Supplied entries:
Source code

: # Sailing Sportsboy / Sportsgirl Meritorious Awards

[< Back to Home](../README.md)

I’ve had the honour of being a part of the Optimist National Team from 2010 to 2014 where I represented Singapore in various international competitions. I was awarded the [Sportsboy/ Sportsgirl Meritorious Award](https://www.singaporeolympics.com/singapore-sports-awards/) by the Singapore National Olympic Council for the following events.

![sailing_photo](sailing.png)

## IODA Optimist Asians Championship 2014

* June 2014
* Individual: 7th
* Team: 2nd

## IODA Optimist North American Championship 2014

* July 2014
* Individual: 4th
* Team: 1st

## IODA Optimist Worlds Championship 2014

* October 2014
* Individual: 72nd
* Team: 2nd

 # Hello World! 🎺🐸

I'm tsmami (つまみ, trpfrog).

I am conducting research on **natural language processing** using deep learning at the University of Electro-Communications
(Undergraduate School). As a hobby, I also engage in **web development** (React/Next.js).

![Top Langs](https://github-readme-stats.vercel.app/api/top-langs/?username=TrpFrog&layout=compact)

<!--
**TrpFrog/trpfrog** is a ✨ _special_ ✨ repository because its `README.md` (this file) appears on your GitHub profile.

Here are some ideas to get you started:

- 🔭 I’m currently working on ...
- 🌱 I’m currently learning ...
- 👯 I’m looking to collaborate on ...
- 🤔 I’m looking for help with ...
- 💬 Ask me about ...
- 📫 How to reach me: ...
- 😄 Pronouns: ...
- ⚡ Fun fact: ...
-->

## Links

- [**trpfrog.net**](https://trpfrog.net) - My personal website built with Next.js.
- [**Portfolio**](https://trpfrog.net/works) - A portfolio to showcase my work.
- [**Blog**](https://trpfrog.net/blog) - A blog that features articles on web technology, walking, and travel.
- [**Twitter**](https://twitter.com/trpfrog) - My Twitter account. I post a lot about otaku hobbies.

Action item:
Search the entries above for "Championship". Show every line that has it.

Output for this exercise:
## IODA Optimist Asians Championship 2014
## IODA Optimist North American Championship 2014
## IODA Optimist Worlds Championship 2014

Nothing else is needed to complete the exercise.